Textauszug:
# Plaudereien zum "Fabrikeinkauf" und anderen Kostenfallen



## Mell ` (7 November 2007)

_[Abgetrennt, weil nicht zum Thema gehörend: http://forum.computerbetrug.de/showthread.php?p=209845#post209845 (bh)]_

auuuaaaauuuaa....das tut ja alles immer und immer weher....

ha...noch vier tage, dann sind auch wir "drüber".....
bin echt gespannt, wie ein flitzebogen, was die dann schicken...da wir ja auch schón die "aller aller aller letzte chance/mahnung"  *haaa,ich lach mich wech hier...*  erhalten hatten...
ich kanns kaum erwarten, bis wir wieder "in verzug" kommen *müde lächeln muss gerade*

ich lese ich immer mehr, mit einem lachenden auge und einem weinenden auge mit...ich weiss nicht mehr ,was man besser tun kann...lachen darüber, oder weinen ??
am besten beides,wie ???

mell `


----------



## parkplaza (7 November 2007)

*AW: Fabrikeinkauf*

Sorry, Dein Posting hat fast gar nichts mit dem Thema zu tun. 

Drüber sind hier wohl fast alle. Und es interessiert hier (glaube ich zumindest) niemanden, wenn Du erst Deinen Mann fragen musst, um dann einen neuen Beitrag zu schreiben (s. Dein Posting gestern). Bleib doch bitte beim Thema oder poste in anderen Foren.

Es geht hier um CR....


----------



## annette (7 November 2007)

*Briefwechsel mit dem Provider (War: Fabrikeinkauf)*

Hallo Leute, ich weiß zwar nicht ob das jemanden interessiert oder auch schon vorgekommen ist, aber ich habe damals den Provider von .... angeschrieben. Nachdem ich die IP geprüft hatte, habe ich einfach die Mail verwendet, die dort angegeben war und hatte halt diesen Provider angeschrieben hier die Mitteilung.

Meine Mail an ihn



> Sehr geehrter Herr Gxxxx,
> >
> >
> >
> ...


----------



## Unregistriert (7 November 2007)

*AW: Briefwechsel mit dem Provider (War: Fabrikeinkauf)*

Blödsinn! Versteht kein Mensch.


----------



## parkplaza (7 November 2007)

*ot*



Frank010 schrieb:


> Hab das hier aus einem anderem forum. Ich poste es mal. Fand es sehr lustig. Beschreibt sehr gut welchen mist die da schreiben. bzw Müll. Wer das liest dem wird sehr schnell kar das man absolut nichts zu befürchten hat.
> Aber der spassfaktor steigt.
> 
> [...]



Sorry, sehe hier kein Posting.


----------



## annette (7 November 2007)

*OT*

Hallo an den Admin. was habe ich falsch gemacht, warum wurde mein Beitrag gelöscht? War das nicht interessant genug? Ich denke, wenn der Provider von den ......... Bescheid weiß, kann das doch nur positiv sein.

Gruß
Annette


----------



## andibuy (7 November 2007)

*AW: Fabrikeinkauf*



annette schrieb:


> Hallo an den Admin. was habe ich falsch gemacht, warum wurde mein Beitrag gelöscht? War das nicht interessant genug? Ich denke, wenn der Provider von den ......... Bescheid weiß, kann das doch nur positiv sein.

Datenauszug:
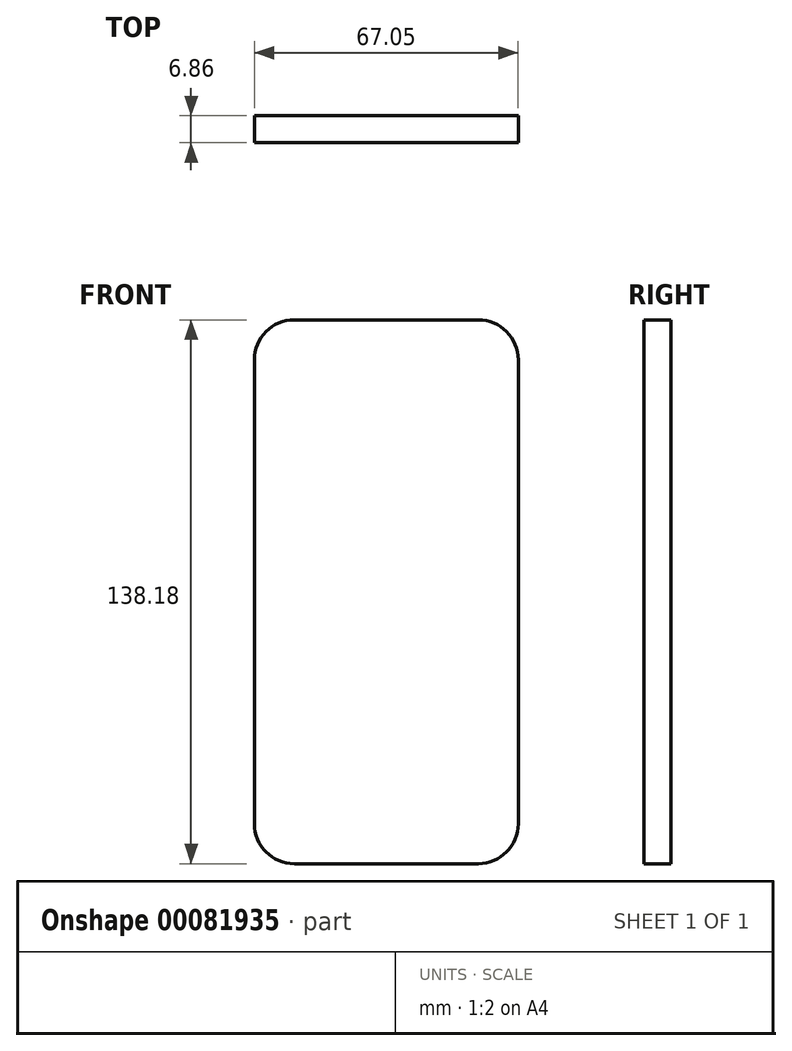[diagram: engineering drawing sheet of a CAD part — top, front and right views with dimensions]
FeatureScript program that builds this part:
annotation { "Feature Type Name" : "Feature", "Feature Type Description" : "" }
export const myFeature = defineFeature(function(context is Context, id is Id, definition is map)
    precondition{}
    {
        {
            var Q0;
            Q0=qCreatedBy(makeId("Front.planeOp"),FACE);
            var sketch = newSketch(context, id + "F0", { "sketchPlane" : qUnion([Q0])});
            skLineSegment(sketch, "E0.bottom", {"start": v(-37.54, 72.42) * mm, "end": v(29.51, 72.42) * mm});
            skLineSegment(sketch, "E0.top", {"start": v(-37.54, -65.76) * mm, "end": v(29.51, -65.76) * mm});
            skLineSegment(sketch, "E0.left", {"start": v(-37.54, 72.42) * mm, "end": v(-37.54, -65.76) * mm});
            skLineSegment(sketch, "E0.right", {"start": v(29.51, 72.42) * mm, "end": v(29.51, -65.76) * mm});
            skSolve(sketch);
        }
        {
            var Q0;
            Q0=makeQuery(id+"F0.imprint","IMPRINT",FACE,{"disambiguationData":[TD([[makeQuery(id+"F0.imprint","IMPRINT",EDGE,{"derivedFrom":sQuery(id+"F0.wireOp",EDGE,"E0.bottom")}),-1.0]])]});
            extrude(context, id + "F1", {"entities" : qUnion([Q0]), "depth" : 6.86 * mm});
        }
        {
            var Q0;
            Q0=makeQuery(id+"F1.opExtrude","SWEPT_EDGE",EDGE,{"disambiguationData":[OSD([sQuery(id+"F0.wireOp",EDGE,"E0.bottom"),sQuery(id+"F0.wireOp",EDGE,"E0.right")])]});
            var Q1;
            Q1=makeQuery(id+"F1.opExtrude","SWEPT_EDGE",EDGE,{"disambiguationData":[OSD([sQuery(id+"F0.wireOp",EDGE,"E0.top"),sQuery(id+"F0.wireOp",EDGE,"E0.right")])]});
            var Q2;
            Q2=makeQuery(id+"F1.opExtrude","SWEPT_EDGE",EDGE,{"disambiguationData":[OSD([sQuery(id+"F0.wireOp",EDGE,"E0.top"),sQuery(id+"F0.wireOp",EDGE,"E0.left")])]});
            var Q3;
            Q3=makeQuery(id+"F1.opExtrude","SWEPT_EDGE",EDGE,{"disambiguationData":[OSD([sQuery(id+"F0.wireOp",EDGE,"E0.bottom"),sQuery(id+"F0.wireOp",EDGE,"E0.left")])]});
            fillet(context, id + "F2", {"entities" : qUnion([Q0, Q1, Q2, Q3]), "radius" : 10.16 * mm, "tangentPropagation" : true, "allowEdgeOverflow" : false});
        }
    });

Zu erledigen:
- A) Beantworte anhand des Textauszugs folgende Fragen:
(i) Wie viele Tage dauert es laut Mell noch, bis sie "drüber" sind?
(ii) Was hatte annette geprüft, bevor sie den Provider anschrieb?
(iii) Was will annette vom Admin wissen?
- B) Überführe die Zeilen der Datensätze vom Anfang der Datensätze bis einschließlich der Zeile mit "var sketch = newSketch(context, id" in eine JSON-Liste von Zeichenketten, mit einem Eintrag pro Zeile und ohne Leerzeilen. Lass die Bilder dabei weg.

Antworten je Aufgabe:
- A)
(i) Noch vier Tage.
(ii) Sie hatte die IP geprüft.
(iii) Sie will wissen, was sie falsch gemacht hat und warum ihr Beitrag gelöscht wurde.

- B)
[
  "[diagram: engineering drawing sheet of a CAD part — top, front and right views with dimensions]",
  "FeatureScript program that builds this part:",
  "annotation { \"Feature Type Name\" : \"Feature\", \"Feature Type Description\" : \"\" }",
  "export const myFeature = defineFeature(function(context is Context, id is Id, definition is map)",
  "    precondition{}",
  "    {",
  "        {",
  "            var Q0;",
  "            Q0=qCreatedBy(makeId(\"Front.planeOp\"),FACE);",
  "            var sketch = newSketch(context, id + \"F0\", { \"sketchPlane\" : qUnion([Q0])});"
]